◆ Work to do ◆
Give every line in the rows below as a numbered list, with blank lines and the pictures left out.

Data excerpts
— Begin —
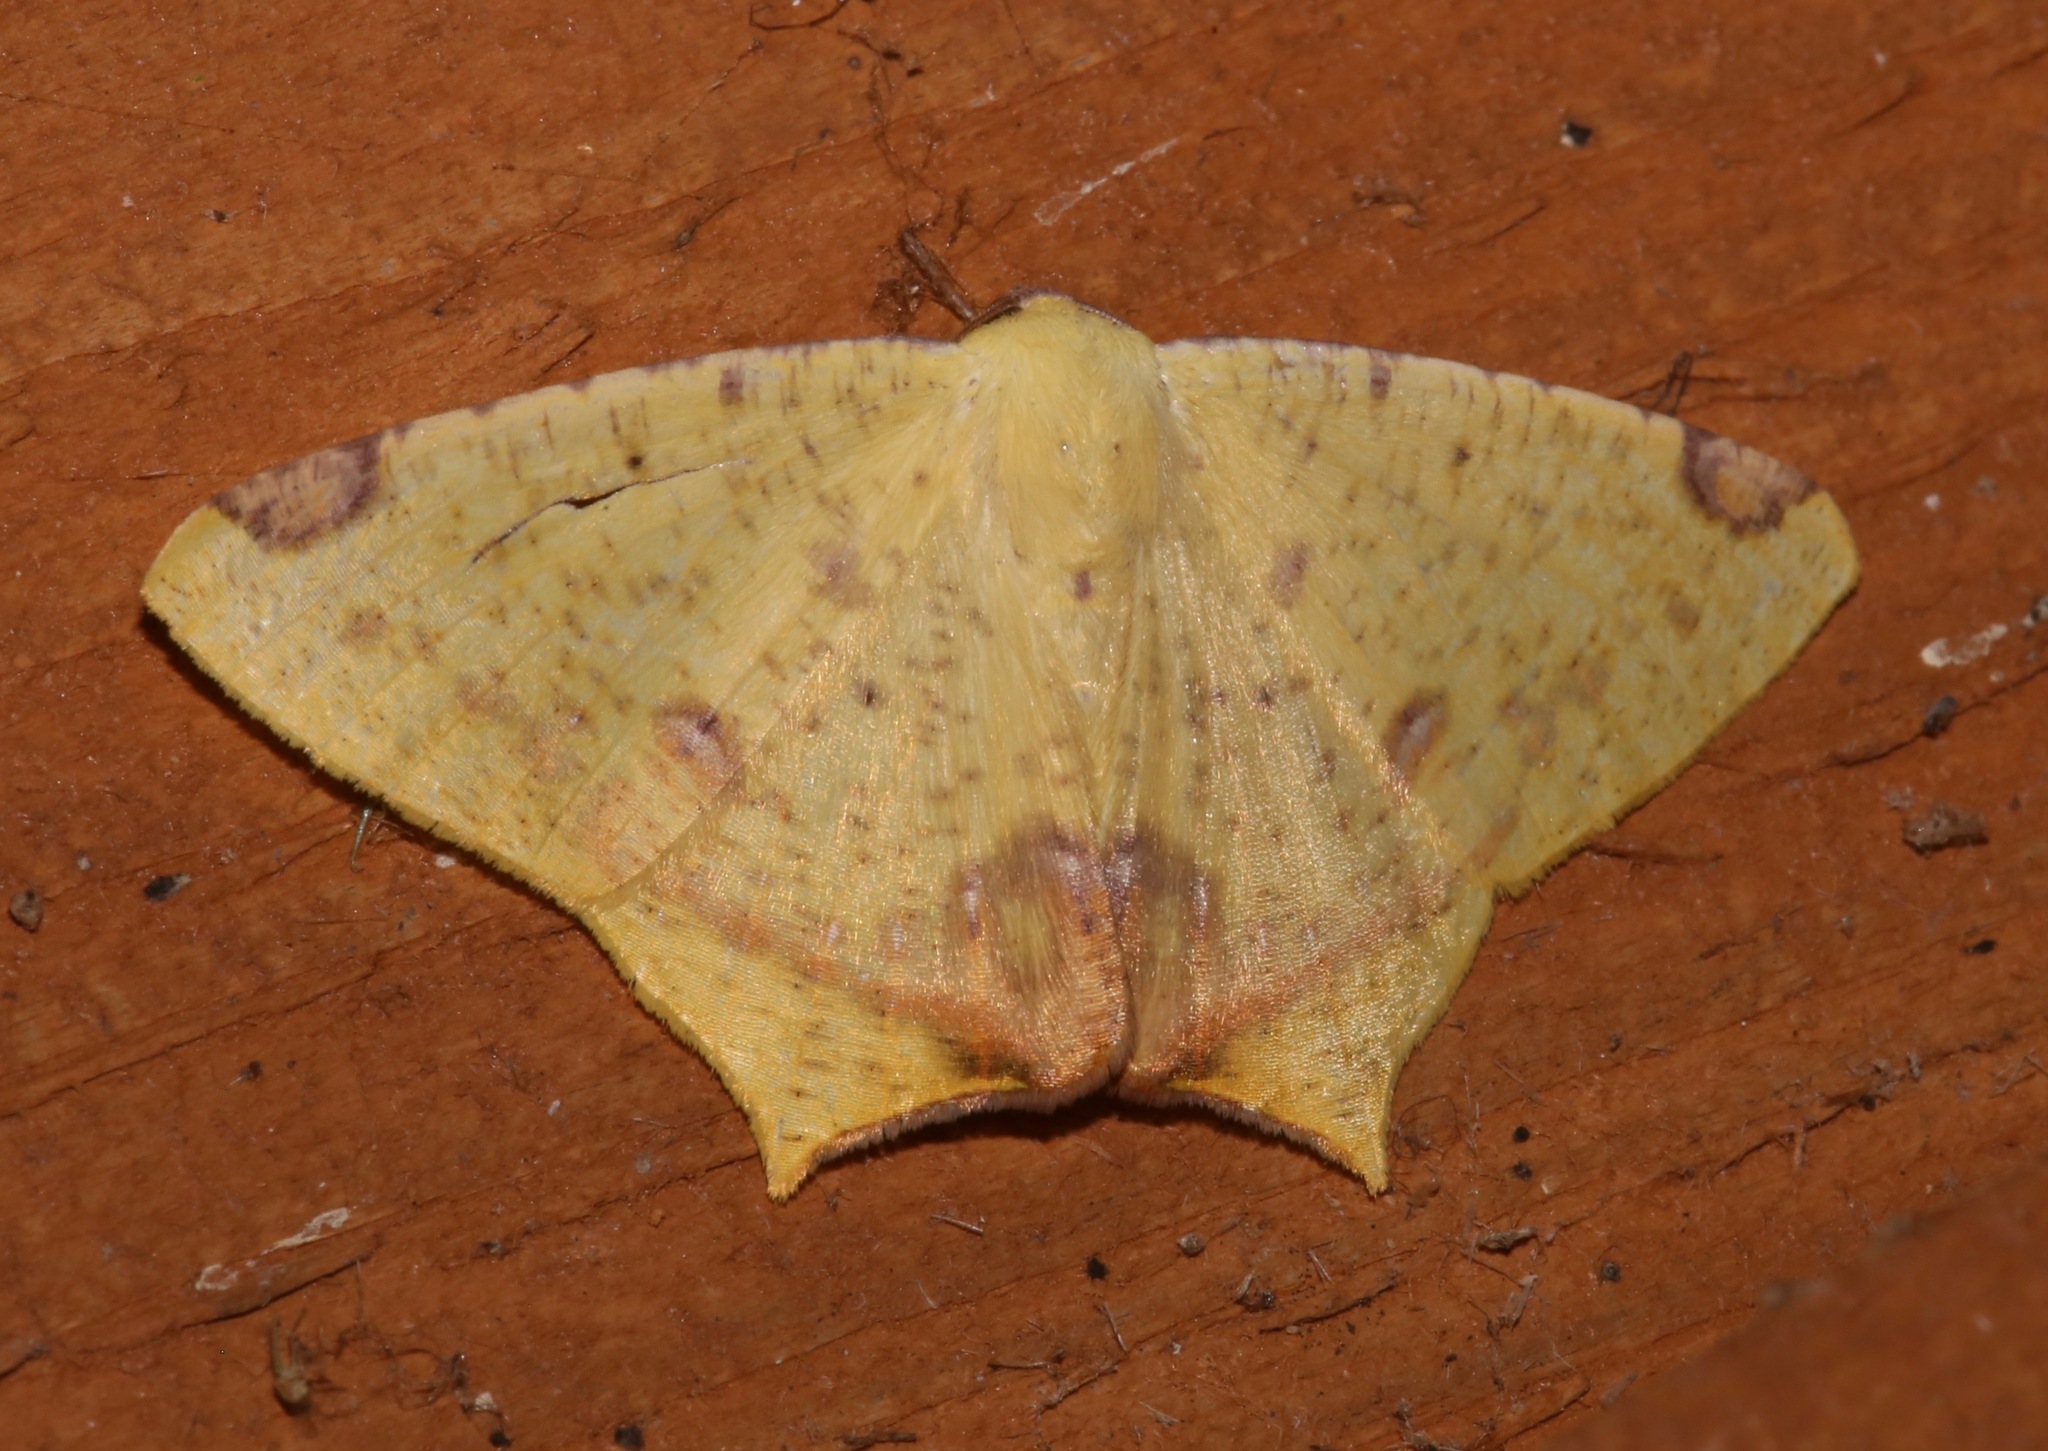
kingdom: Animalia
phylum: Arthropoda
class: Insecta
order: Lepidoptera
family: Geometridae
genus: Nepheloleuca
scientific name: Nepheloleuca politia
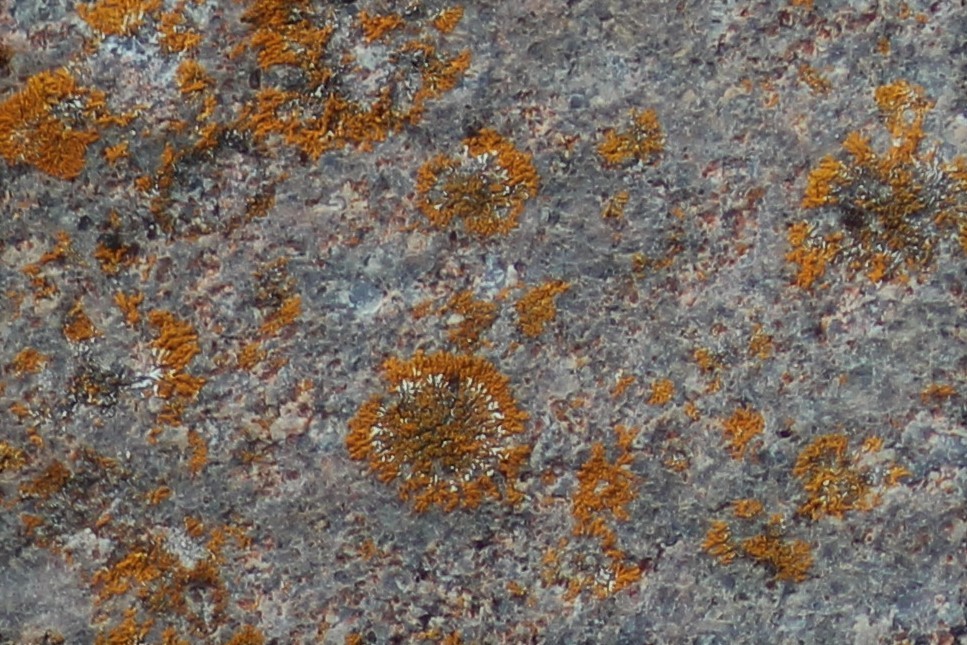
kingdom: Fungi
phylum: Ascomycota
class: Lecanoromycetes
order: Teloschistales
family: Teloschistaceae
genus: Xanthoria
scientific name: Xanthoria elegans
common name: Elegant sunburst lichen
— End —
◆ Final answer ◆
1. kingdom: Animalia
2. phylum: Arthropoda
3. class: Insecta
4. order: Lepidoptera
5. family: Geometridae
6. genus: Nepheloleuca
7. scientific name: Nepheloleuca politia
8. kingdom: Fungi
9. phylum: Ascomycota
10. class: Lecanoromycetes
11. order: Teloschistales
12. family: Teloschistaceae
13. genus: Xanthoria
14. scientific name: Xanthoria elegans
15. common name: Elegant sunburst lichen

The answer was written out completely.